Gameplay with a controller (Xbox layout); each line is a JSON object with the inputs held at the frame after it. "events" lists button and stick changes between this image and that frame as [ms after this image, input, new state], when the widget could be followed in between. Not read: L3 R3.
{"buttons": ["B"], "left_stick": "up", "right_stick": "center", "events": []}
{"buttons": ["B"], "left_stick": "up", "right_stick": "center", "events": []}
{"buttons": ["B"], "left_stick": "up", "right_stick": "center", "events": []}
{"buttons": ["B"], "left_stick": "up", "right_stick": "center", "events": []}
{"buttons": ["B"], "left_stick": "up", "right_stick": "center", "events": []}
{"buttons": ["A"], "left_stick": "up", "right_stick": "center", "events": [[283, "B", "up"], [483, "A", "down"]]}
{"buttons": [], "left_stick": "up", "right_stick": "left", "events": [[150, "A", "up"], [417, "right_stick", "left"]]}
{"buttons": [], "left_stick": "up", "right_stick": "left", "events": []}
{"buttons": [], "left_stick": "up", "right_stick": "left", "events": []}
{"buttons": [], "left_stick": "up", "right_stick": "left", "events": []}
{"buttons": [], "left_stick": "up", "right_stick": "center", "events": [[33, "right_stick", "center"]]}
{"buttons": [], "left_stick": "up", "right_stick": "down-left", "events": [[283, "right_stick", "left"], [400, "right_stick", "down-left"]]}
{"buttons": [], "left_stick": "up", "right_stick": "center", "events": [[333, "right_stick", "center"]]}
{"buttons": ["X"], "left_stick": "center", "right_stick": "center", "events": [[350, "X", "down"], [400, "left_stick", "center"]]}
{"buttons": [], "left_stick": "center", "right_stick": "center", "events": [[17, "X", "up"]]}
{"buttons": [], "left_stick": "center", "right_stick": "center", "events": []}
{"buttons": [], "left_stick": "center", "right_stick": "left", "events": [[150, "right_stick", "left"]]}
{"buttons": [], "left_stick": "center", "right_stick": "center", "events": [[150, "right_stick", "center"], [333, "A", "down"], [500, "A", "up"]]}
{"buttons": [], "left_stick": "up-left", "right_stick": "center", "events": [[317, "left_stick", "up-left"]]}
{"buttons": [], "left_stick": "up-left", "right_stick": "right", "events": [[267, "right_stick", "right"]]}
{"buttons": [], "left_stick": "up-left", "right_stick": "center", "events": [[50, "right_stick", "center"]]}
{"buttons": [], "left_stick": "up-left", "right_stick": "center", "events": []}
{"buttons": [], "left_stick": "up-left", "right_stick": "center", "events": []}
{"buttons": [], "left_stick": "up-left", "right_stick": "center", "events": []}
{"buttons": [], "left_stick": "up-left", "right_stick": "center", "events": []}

Task to carry out:
Repeat the whole listing exactly, line for line.

Response:
Gameplay with a controller (Xbox layout); each line is a JSON object with the inputs held at the frame after it. "events" lists button and stick changes between this image and that frame as [ms after this image, input, new state], when the widget could be followed in between. Not read: L3 R3.
{"buttons": ["B"], "left_stick": "up", "right_stick": "center", "events": []}
{"buttons": ["B"], "left_stick": "up", "right_stick": "center", "events": []}
{"buttons": ["B"], "left_stick": "up", "right_stick": "center", "events": []}
{"buttons": ["B"], "left_stick": "up", "right_stick": "center", "events": []}
{"buttons": ["B"], "left_stick": "up", "right_stick": "center", "events": []}
{"buttons": ["A"], "left_stick": "up", "right_stick": "center", "events": [[283, "B", "up"], [483, "A", "down"]]}
{"buttons": [], "left_stick": "up", "right_stick": "left", "events": [[150, "A", "up"], [417, "right_stick", "left"]]}
{"buttons": [], "left_stick": "up", "right_stick": "left", "events": []}
{"buttons": [], "left_stick": "up", "right_stick": "left", "events": []}
{"buttons": [], "left_stick": "up", "right_stick": "left", "events": []}
{"buttons": [], "left_stick": "up", "right_stick": "center", "events": [[33, "right_stick", "center"]]}
{"buttons": [], "left_stick": "up", "right_stick": "down-left", "events": [[283, "right_stick", "left"], [400, "right_stick", "down-left"]]}
{"buttons": [], "left_stick": "up", "right_stick": "center", "events": [[333, "right_stick", "center"]]}
{"buttons": ["X"], "left_stick": "center", "right_stick": "center", "events": [[350, "X", "down"], [400, "left_stick", "center"]]}
{"buttons": [], "left_stick": "center", "right_stick": "center", "events": [[17, "X", "up"]]}
{"buttons": [], "left_stick": "center", "right_stick": "center", "events": []}
{"buttons": [], "left_stick": "center", "right_stick": "left", "events": [[150, "right_stick", "left"]]}
{"buttons": [], "left_stick": "center", "right_stick": "center", "events": [[150, "right_stick", "center"], [333, "A", "down"], [500, "A", "up"]]}
{"buttons": [], "left_stick": "up-left", "right_stick": "center", "events": [[317, "left_stick", "up-left"]]}
{"buttons": [], "left_stick": "up-left", "right_stick": "right", "events": [[267, "right_stick", "right"]]}
{"buttons": [], "left_stick": "up-left", "right_stick": "center", "events": [[50, "right_stick", "center"]]}
{"buttons": [], "left_stick": "up-left", "right_stick": "center", "events": []}
{"buttons": [], "left_stick": "up-left", "right_stick": "center", "events": []}
{"buttons": [], "left_stick": "up-left", "right_stick": "center", "events": []}
{"buttons": [], "left_stick": "up-left", "right_stick": "center", "events": []}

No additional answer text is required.